— Lernmaterial —

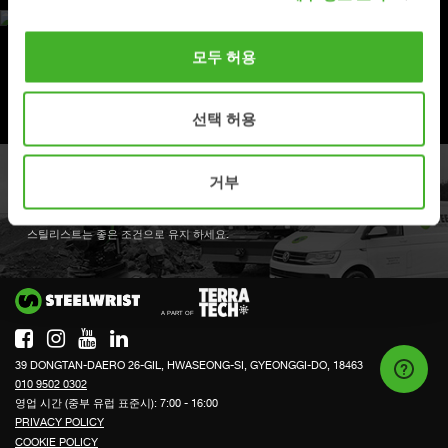
OPEN S 표준
모두 허용
완전 자동 퀵링크에 대해서 산업표준으로 개방을 하여 모두 적용을 합니다.
선택 허용
거부
풀 서비스를 예약하세요
스틸리스트는 좋은 조건으로 유지 하세요.
Si
39 DONGTAN-DAERO 26-GIL, HWASEONG-SI, GYEONGGI-DO, 18463
010 9502 0302
영업 시간 (중부 유럽 표준시): 7:00 - 16:00
PRIVACY POLICY
COOKIE POLICY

— Aufgabenstellung —
Schreib den Text aus dem Material noch einmal ab und tausche dabei „PRIVACY POLICY“ gegen „DATENSCHUTZERKLÄRUNG“ aus, ohne sonst etwas zu ändern. Lass bitte die Bilder in deiner Antwort weg.

— Endgültige Antwort —
OPEN S 표준
모두 허용
완전 자동 퀵링크에 대해서 산업표준으로 개방을 하여 모두 적용을 합니다.
선택 허용
거부
풀 서비스를 예약하세요
스틸리스트는 좋은 조건으로 유지 하세요.
Si
39 DONGTAN-DAERO 26-GIL, HWASEONG-SI, GYEONGGI-DO, 18463
010 9502 0302
영업 시간 (중부 유럽 표준시): 7:00 - 16:00
DATENSCHUTZERKLÄRUNG
COOKIE POLICY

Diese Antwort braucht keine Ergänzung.